The strongest impression left by these essays is the challenge Barnes poses to our understanding and ordering of modernism—a challenge Peter Nicholls appropriately takes up in an “Afterword,” discussing once again Eliot’s response to Nightwood, in terms both of its chronology (like Wyndham Lewis, Barnes appears to be at the beginning and end of modernism) and of its impossible desire for a more stable aesthetic in the face of Barnes’s challenging opacity. The variety of ways into her work in current criticism—she is considered here from the perspective of identity, politics, historiography, philosophy, human rights, genetic criticism, the study of literary magazines, of metaphor and visual image—suggests the diversity of the field in which the authors we place within modernism now find themselves positioned. A collection like this underscores the difficulty of synthesis, and even of a coherent mapping of the field. But that is in a significant sense where modernist studies is: dealing with disciplinary boundaries which constantly overlap with other fields, working with the structure of authorial studies in an expanded canon, and, at the same time, recognizing the pull of wider contents and histories which unsettle the notion of authorship.

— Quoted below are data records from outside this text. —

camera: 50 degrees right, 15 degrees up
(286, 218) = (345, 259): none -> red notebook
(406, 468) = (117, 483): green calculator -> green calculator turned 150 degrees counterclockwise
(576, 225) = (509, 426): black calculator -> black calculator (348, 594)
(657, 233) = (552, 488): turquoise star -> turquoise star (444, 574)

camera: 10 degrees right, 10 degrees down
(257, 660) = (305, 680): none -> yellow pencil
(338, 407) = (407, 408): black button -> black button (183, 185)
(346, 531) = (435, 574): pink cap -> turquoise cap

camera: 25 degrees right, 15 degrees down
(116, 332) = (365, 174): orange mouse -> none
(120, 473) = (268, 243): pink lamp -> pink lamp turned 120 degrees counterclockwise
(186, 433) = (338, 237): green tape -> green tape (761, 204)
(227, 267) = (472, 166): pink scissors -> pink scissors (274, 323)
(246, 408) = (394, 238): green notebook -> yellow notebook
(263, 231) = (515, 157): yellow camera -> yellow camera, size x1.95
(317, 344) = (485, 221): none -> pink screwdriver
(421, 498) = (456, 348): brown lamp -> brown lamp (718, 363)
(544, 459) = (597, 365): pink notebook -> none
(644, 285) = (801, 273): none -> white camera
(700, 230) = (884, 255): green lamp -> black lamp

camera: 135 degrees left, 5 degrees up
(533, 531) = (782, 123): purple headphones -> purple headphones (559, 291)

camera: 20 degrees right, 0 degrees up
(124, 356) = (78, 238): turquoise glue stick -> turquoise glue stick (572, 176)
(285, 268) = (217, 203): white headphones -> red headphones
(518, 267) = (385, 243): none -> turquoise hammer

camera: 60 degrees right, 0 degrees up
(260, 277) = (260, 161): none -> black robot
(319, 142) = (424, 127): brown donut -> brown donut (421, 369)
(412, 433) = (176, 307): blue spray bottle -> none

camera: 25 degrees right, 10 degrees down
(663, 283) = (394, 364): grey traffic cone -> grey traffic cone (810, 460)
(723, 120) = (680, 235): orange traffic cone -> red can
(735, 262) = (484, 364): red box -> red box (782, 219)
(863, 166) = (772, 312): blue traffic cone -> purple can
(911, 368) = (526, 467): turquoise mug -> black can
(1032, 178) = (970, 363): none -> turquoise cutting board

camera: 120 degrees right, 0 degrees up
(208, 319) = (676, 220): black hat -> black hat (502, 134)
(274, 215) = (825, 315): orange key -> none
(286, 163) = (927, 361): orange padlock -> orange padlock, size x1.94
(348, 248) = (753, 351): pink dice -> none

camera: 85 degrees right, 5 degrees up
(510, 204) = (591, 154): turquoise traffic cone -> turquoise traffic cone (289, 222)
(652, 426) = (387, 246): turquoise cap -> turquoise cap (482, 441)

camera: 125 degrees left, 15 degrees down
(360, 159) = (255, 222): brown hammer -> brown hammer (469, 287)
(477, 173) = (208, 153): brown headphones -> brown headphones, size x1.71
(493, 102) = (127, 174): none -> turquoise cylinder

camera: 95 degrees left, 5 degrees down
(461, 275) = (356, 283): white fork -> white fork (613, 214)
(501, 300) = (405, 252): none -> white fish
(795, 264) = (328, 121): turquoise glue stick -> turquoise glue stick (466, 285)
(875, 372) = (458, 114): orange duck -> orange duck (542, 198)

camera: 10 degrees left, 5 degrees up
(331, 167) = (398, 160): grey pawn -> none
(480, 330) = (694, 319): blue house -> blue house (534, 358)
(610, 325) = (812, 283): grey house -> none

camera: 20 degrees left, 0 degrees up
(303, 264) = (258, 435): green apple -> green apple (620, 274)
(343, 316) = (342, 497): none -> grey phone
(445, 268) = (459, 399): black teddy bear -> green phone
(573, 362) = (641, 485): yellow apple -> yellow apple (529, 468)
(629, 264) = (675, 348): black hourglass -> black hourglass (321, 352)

Finally, in all these essays the need for a firmer textual basis for formerly “marginal” writers is implicit as an issue, with Pender (in particular) usefully helping the reader differentiate texts and editions in a way that points to further work on Barnes’s corpus. The fruits of many scholarly visits to the Barnes archive at the University of Maryland are always apparent, but they also signal a slightly privileged and closed world in which the question of access to materials is an issue. In this light, the planned full edition of the Letters will be of particular help to students of Barnes, given that so much of her thought is vividly carried in her correspondence. The involvement of a number of these editors and contributors in that edition suggests it is in capable hands.